- From: Martin Duerst <duerst@w3.org>
- Date: Tue, 29 Apr 2003 11:35:13 -0400
- To: Bjoern Hoehrmann <derhoermi@gmx.net>, www-validator@w3.org
It looks like the document isn't correct.
From http://www.iana.org/assignments/character-sets:
Name: GB2312 (preferred MIME name)
MIBenum: 2025
Source: Chinese for People's Republic of China (PRC) mixed one byte,
two byte set:
20-7E = one byte ASCII
A1-FE = two byte PRC Kanji
See GB 2312-80
PCL Symbol Set Id: 18C
Alias: csGB2312
The document contains two-byte sequences where the second
byte is in the 20-7E range. This isn't GB2312 as defined
above. I don't know what it is.
When changing the charset to GB-18030, things worked
(the document was hopelessly invalid, though).

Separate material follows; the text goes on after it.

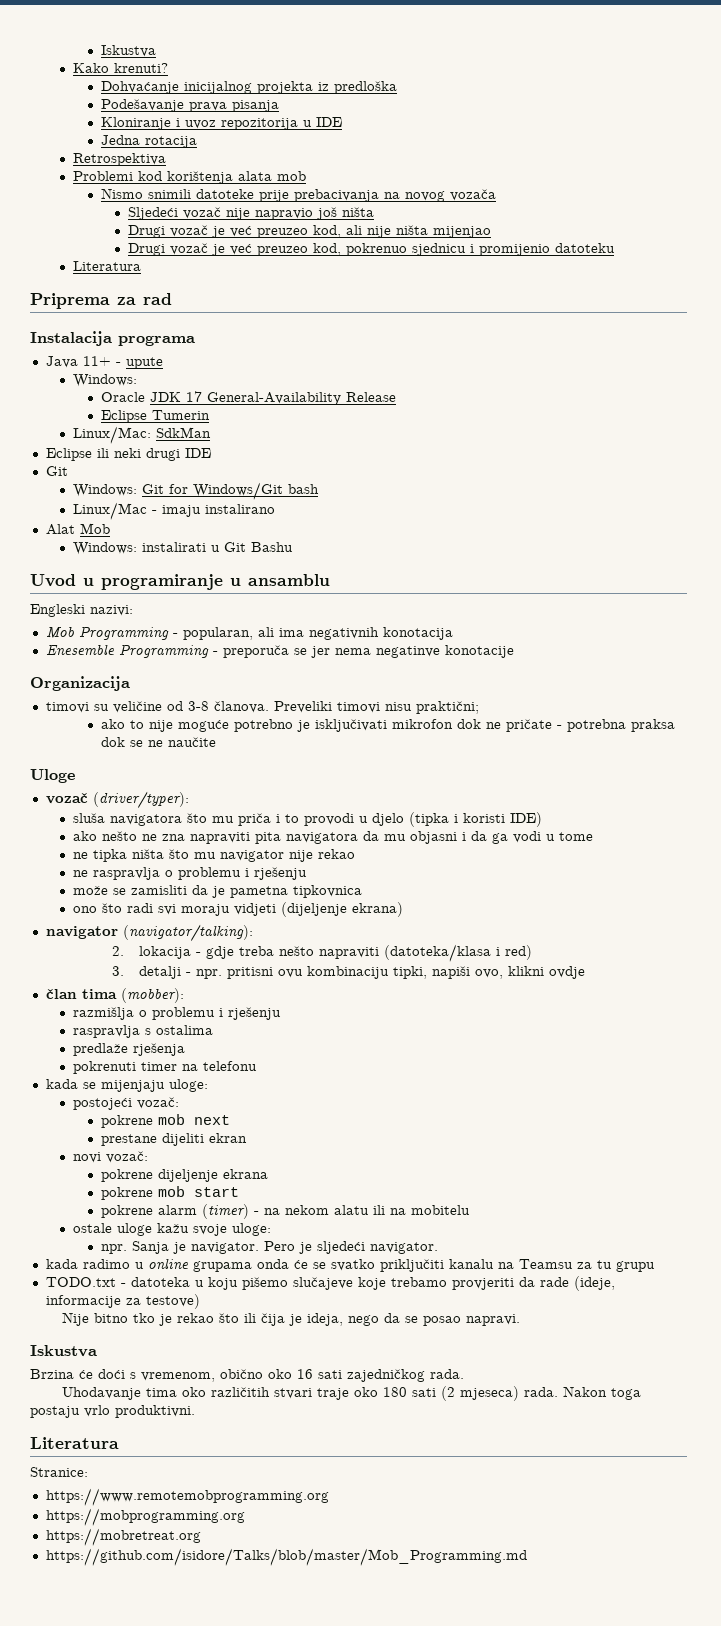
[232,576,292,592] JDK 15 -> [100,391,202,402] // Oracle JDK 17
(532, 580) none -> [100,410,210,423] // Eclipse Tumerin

What really should be changed is that on
http://validator.w3.org/check?uri=http%3A%2F%2Fwww.ops.dti.ne.jp%2F%7Emuttle
y%2Ftest%2Ftest-2-gb2312.html&ss=1
there is no information at all about the charset, and no
way to change it. There should always be a chance to change
the charset if there is an encoding-related problem.
Regards, Martin.
At 20:15 03/04/28 +0200, Bjoern Hoehrmann wrote:
>Hi,
>
> On [1] the validator tells:
>
>[...]
> Sorry, I am unable to validate this document because on lines 23-26,
> 31-32, 35-36, 39-40, 43 it contained one or more bytes that I cannot
> interpret as gb2312 (in other words, the bytes found are not valid
> values in the specified Character Encoding). Please check both the
> content of the file and the character encoding indication.
>[...]
>
>I don't think this is accurate, in fact, all tested browsers render the
>document as expected, so this is likely to be a bug in either the
>validator or iconv().
>
>[1]<http://validator.w3.org/check?uri=http%3A%2F%2Fwww.ops.dti.ne.jp%2F%7Em
>uttley%2Ftest%2Ftest-2-gb2312.html>
Received on Tuesday, 29 April 2003 11:38:02 UTC